_What this task involves_. Find each line in the entries below that contains the word "displayed", treating case as significant, and copy every such line in full.
Start of Records supplied
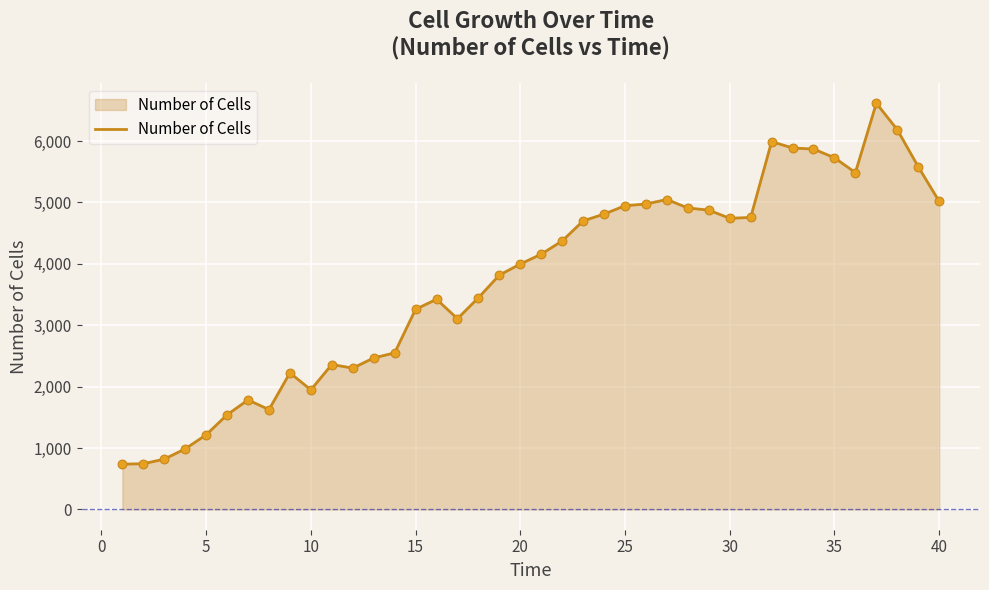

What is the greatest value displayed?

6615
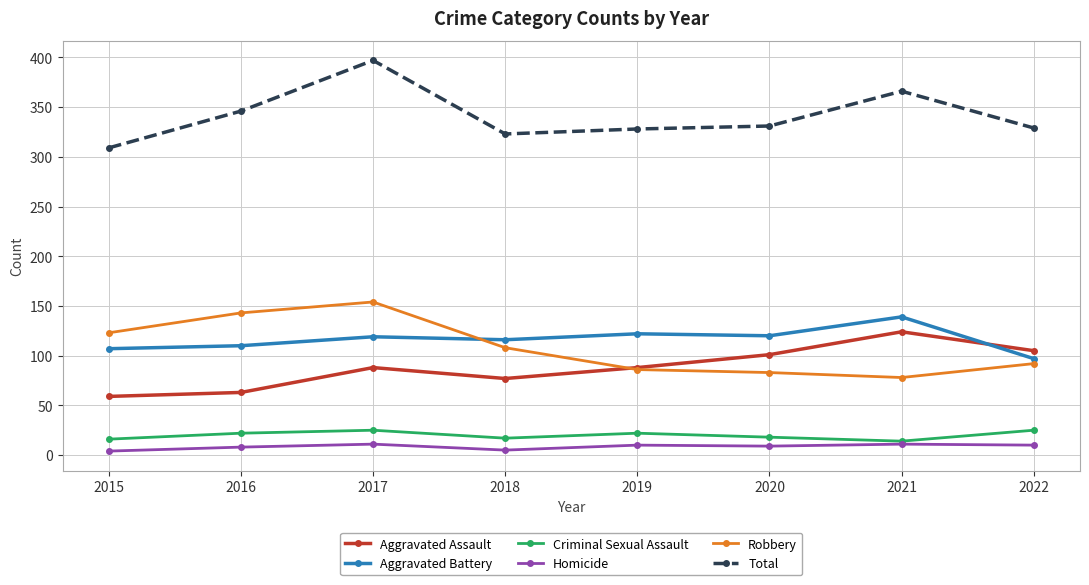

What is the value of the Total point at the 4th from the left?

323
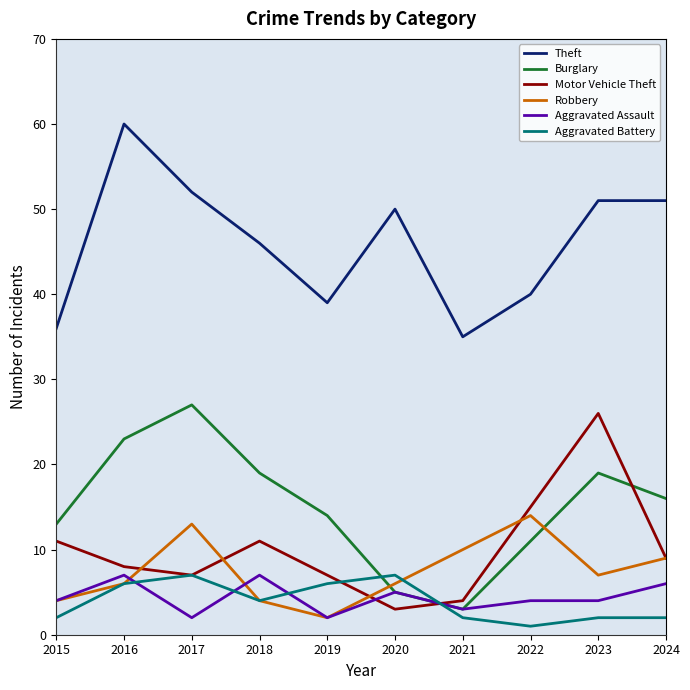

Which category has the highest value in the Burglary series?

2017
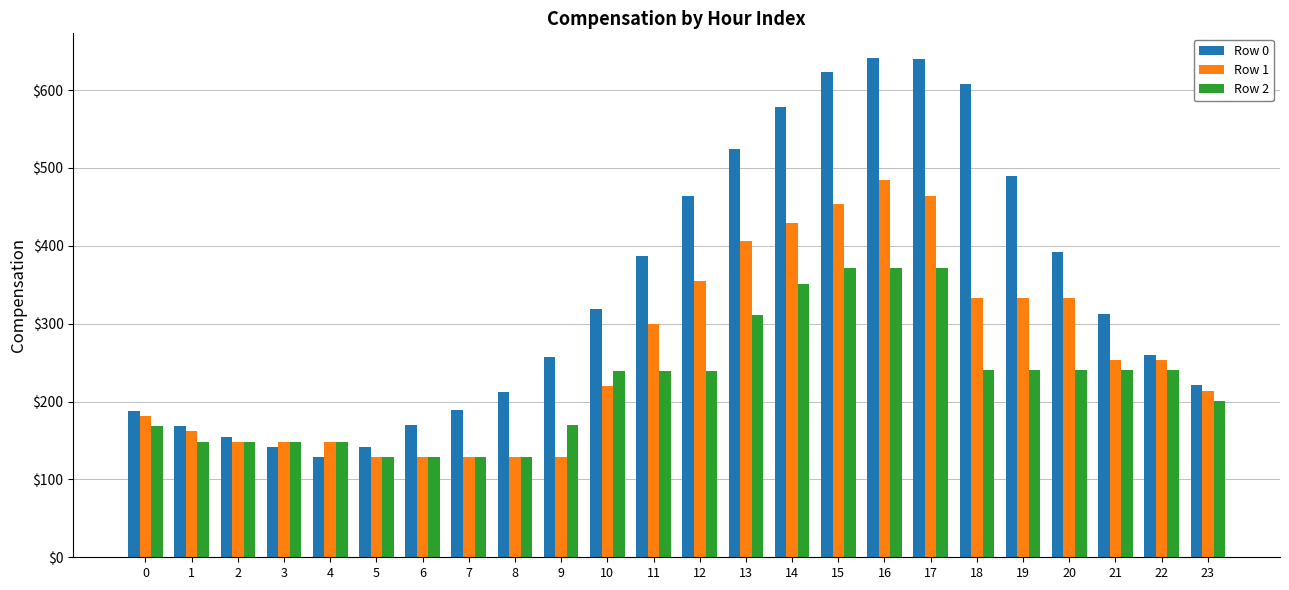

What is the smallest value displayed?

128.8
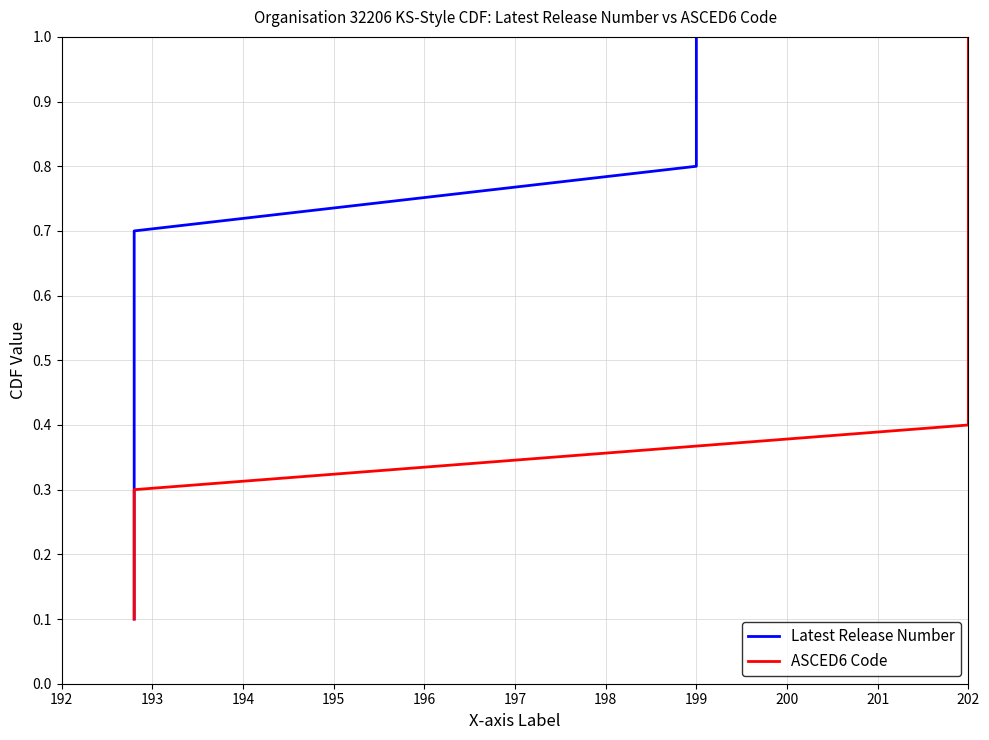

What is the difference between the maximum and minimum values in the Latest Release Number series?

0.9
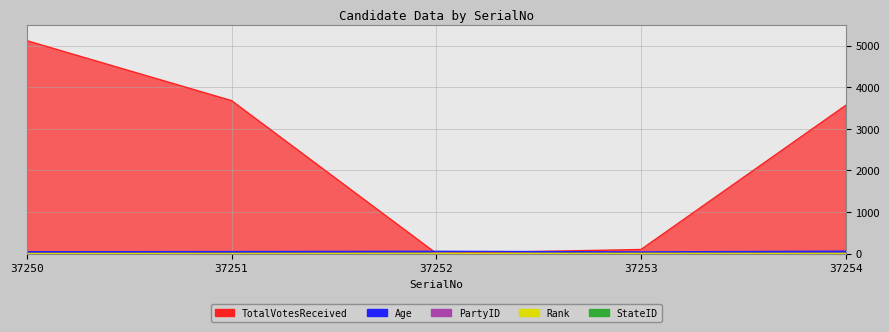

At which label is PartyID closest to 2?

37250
End of Records supplied
_Answer to the exercise_.
What is the greatest value displayed?
What is the smallest value displayed?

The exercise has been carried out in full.